TO DO: Only the text of the entries below should be returned, exactly as given, without pictures.

EXCERPTED RECORDS:
====

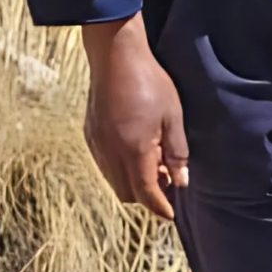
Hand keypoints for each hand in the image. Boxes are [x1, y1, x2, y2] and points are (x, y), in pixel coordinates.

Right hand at [81, 14, 188, 220]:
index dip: (159, 207)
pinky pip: (105, 165)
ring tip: (154, 159)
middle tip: (167, 176)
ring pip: (114, 181)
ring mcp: (97, 144)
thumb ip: (177, 151)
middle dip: (147, 194)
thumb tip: (181, 180)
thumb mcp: (173, 116)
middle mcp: (110, 152)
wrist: (115, 56)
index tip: (170, 215)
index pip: (146, 193)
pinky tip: (135, 149)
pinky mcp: (90, 135)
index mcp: (134, 149)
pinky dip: (120, 168)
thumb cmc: (150, 81)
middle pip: (127, 193)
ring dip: (133, 181)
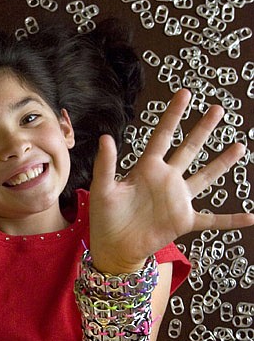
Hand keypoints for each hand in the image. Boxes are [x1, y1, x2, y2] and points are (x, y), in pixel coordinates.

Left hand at [89, 88, 253, 272]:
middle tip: (218, 109)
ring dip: (222, 163)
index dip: (173, 115)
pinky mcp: (183, 221)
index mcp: (146, 168)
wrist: (113, 247)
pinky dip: (231, 220)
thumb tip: (105, 137)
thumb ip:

====

THE ANSWER:
Hand keypoints for each hand in the image. Boxes are [x1, y1, x2, y2] and points are (x, y), in pixel coordinates.

Right hand at [81, 14, 188, 220]:
index dip: (159, 207)
pinky pip: (105, 165)
ring tip: (154, 159)
middle tip: (167, 176)
ring pip: (114, 181)
ring mcp: (97, 144)
thumb ip: (177, 151)
middle dip: (147, 194)
thumb tip: (181, 180)
thumb mcp: (173, 116)
middle mcp: (110, 152)
wrist: (115, 56)
index tip: (170, 215)
index pip: (146, 193)
pinky tip: (135, 149)
pinky mcp: (90, 135)
index mcp: (134, 149)
pinky dip: (120, 168)
thumb cmc: (150, 81)
middle pip: (127, 193)
ring dip: (133, 181)
Hand keypoints for each hand in the image. Boxes are [x1, y1, x2, y2] and points are (x, y), in pixel coordinates.

Left hand at [89, 88, 253, 272]:
middle tip: (218, 109)
ring dip: (222, 163)
index dip: (173, 115)
pinky mcp: (183, 221)
index mcp: (146, 168)
wrist: (113, 247)
pinky dip: (231, 220)
thumb tip: (105, 137)
thumb ip:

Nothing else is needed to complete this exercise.